My friends all laughed, but that was before the flame-throwers came out. Then nobody laughed again for a while, though I limped off home without much else to say.

I Forgot To Make It All

I think I’m kinda mad.

But I don’t think it’s about anything.

It’s just like, a fact of nature.

Like rain, or sunshine.

It’s just happening. I’m just here with it. I’m here in a room with my anger, a room that’s strangely sized and shaped exactly like my head, and we’ve each got a knife and there’s one slice of pizza in the the centre of the room and everybody knows that we’ve always hated each other, and somewhere, watching over everything, is this asshole known only as My Ego, judging every single fucking moment to see how many bits of spare change I’m worth, to judge how much I’m worthless, just an empty balloon for a head all full of meaningless rage and the magical ability granted by god to stare at the wall until somethingness just sort of is something, whatever that’s supposed to mean.

Whatever anything’s supposed to mean,

when you look at me like that. 

I’m Never Sure If I Should Talk This Way To You

I make mistakes and they just kind of happen. Personal mistakes, grammatical mistakes, spelling mistakes… Just little slips of the tongue and pen. Little bits of linguistic messiness. 

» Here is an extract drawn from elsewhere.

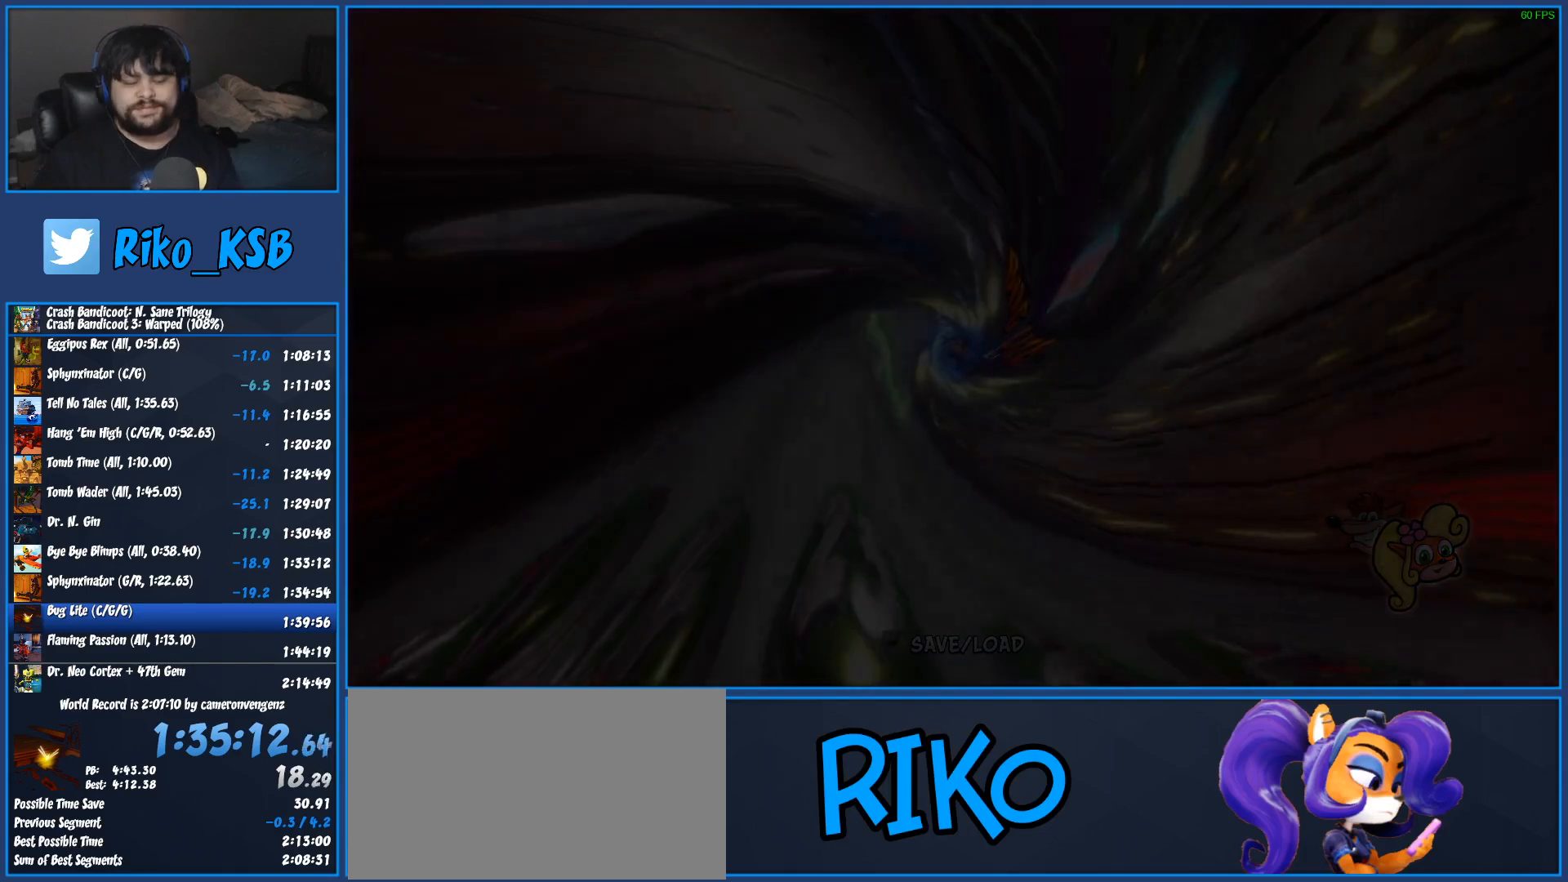
{"buttons": [], "left_stick": "center", "events": [[133, "TRIANGLE", "up"], [200, "TRIANGLE", "down"], [317, "TRIANGLE", "up"], [400, "TRIANGLE", "down"], [500, "TRIANGLE", "up"]]}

Sometimes that shit just slides, and other times it does not. Sometimes somebody brings something to your attention, and you’re not like “thanks!” you’re more like “why the fuck is that the only thing that caught your attention? It’s like you’re trying to bring me down.”

Whatever. My mouth feels warm and full of little living organisms, single-celled monsters breeding and battling across my tongue. Little white soldiers on the pink battlefield. 

There are some circumstances under which I am better at receiving criticism. There are some cases where speaking against me will just cause you to lose my ear all together. I can’t sit around all day waiting to find out what kind of a friend you are. You can either speak your piece, or we can move on.

I’m not always crazy about that part of me. “Say something wrong, and we’re done.” But, on the other hand, who wants to waste time on somebody who doesn’t appreciate it anyway? Not everybody is cut out to be your best friend, you get me? You can give and you can give and you can give to some people, and they’ll still just piss on you, out of some frustration that you won’t put them first or love them enough or stroke their ego or whatever.

I dunno. I was mad at “you” last night. “You.” “Them.” “Whoever.” I just love it when I don’t hear from somebody for weeks or months, and then I do hear from them just enough to taste the piss and bile at the back of their throats. Maybe I’m the passive-aggressive dick for taking my frustration here rather than to the person who created it, but what can I say - I’d rather bloody my hands on a punching bag, than talk to you about what a prick you can be sometimes.

Anyway. They’re still deconstructing the alley out back. You can hear the beeping of big things in reverse, and eventually, the heavy metal saw biting into pavement. The endless agony of physical violence and big rock-eating ‘bots.

I’m still deconstructing my own process. Turning my letters in and up and back on themselves. 

I’m going to stop writing, and make coffee for my girlfriend. She’s in the shower, and she’s beautiful. She has a little mohawk, and she just painted it black. She’s a little slip of sexy and dark. She’s like the sexy little anthropomorphic cartoon cat-lady I had a crush on when I was eight years old. 

Out here, everybody’s a monster. Every body is constructed from animated corpses. Every shot’s a shot to the head. Little humans on their backs like bugs, twitchy little legs pointed up towards the sunless sky. Poison in their hearts, and murder in their eyes. This is how we dance.

I dance in the nude, with little letters all stitched in a row.
Won’t you show me your little naked dance as well?